=== EXERCISE ===
In the records below, work out how many lines hold the word "optical". Report the number alone.

[Start of section]

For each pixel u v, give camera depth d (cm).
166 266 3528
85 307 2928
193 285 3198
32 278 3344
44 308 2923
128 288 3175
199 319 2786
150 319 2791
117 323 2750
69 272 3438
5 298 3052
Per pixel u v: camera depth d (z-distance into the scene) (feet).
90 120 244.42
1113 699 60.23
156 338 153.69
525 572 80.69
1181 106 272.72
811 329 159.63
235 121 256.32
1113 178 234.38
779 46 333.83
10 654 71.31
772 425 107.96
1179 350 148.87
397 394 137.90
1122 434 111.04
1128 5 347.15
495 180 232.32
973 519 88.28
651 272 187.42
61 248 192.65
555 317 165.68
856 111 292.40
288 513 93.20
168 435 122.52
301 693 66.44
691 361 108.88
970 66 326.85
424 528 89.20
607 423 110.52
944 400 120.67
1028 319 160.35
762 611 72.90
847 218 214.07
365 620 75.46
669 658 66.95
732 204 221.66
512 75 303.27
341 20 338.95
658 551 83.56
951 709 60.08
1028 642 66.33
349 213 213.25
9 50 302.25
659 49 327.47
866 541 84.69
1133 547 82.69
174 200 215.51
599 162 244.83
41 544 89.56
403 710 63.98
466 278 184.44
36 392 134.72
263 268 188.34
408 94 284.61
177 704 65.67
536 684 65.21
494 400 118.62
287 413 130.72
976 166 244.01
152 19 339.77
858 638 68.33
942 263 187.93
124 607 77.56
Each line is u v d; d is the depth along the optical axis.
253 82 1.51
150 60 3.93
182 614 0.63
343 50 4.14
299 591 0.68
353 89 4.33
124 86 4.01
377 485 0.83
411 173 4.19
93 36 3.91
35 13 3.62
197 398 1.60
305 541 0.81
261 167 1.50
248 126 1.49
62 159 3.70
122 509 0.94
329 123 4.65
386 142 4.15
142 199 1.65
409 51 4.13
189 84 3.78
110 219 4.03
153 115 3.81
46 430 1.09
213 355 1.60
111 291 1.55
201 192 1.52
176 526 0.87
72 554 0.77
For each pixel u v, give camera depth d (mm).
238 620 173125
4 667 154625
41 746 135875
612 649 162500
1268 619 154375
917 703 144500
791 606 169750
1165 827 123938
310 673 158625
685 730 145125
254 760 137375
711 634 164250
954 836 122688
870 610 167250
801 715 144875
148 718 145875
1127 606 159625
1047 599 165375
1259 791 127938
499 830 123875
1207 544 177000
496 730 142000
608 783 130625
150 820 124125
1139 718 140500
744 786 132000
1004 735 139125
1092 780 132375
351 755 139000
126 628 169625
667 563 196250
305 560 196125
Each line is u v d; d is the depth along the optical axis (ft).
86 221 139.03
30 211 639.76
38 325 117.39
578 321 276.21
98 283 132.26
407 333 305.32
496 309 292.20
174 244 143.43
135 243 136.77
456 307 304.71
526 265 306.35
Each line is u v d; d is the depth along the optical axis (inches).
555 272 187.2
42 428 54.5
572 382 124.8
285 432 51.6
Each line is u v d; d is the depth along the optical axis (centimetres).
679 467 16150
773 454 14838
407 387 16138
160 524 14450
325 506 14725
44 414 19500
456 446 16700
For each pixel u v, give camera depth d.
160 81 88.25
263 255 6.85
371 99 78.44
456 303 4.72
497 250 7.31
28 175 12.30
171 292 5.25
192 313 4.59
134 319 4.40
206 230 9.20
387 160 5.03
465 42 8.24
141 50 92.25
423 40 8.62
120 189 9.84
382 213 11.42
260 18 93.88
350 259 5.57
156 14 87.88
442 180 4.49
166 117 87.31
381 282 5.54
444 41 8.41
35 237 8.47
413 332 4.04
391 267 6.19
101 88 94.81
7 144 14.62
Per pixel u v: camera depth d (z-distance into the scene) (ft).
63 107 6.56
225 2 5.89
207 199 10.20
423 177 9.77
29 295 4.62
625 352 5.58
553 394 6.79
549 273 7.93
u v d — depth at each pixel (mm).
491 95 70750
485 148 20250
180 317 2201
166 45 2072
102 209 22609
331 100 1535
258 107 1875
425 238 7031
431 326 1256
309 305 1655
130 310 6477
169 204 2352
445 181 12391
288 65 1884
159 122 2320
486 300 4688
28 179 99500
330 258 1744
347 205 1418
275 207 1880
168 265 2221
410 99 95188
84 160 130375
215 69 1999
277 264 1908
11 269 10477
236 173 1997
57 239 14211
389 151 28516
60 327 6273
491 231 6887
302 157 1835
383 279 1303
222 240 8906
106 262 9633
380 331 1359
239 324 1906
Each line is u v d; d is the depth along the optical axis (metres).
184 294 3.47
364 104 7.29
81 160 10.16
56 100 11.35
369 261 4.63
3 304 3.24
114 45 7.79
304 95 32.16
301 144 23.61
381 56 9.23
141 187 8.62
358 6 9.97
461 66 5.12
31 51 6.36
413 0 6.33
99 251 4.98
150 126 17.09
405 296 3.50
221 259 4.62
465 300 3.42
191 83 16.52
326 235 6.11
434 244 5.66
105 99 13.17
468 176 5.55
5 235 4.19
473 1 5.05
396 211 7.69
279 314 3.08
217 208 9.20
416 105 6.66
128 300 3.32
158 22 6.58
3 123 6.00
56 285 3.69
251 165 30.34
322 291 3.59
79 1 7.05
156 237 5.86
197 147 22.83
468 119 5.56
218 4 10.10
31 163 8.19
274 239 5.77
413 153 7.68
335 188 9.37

[End of section]

=== RESULT FOR THIS EXERCISE ===
5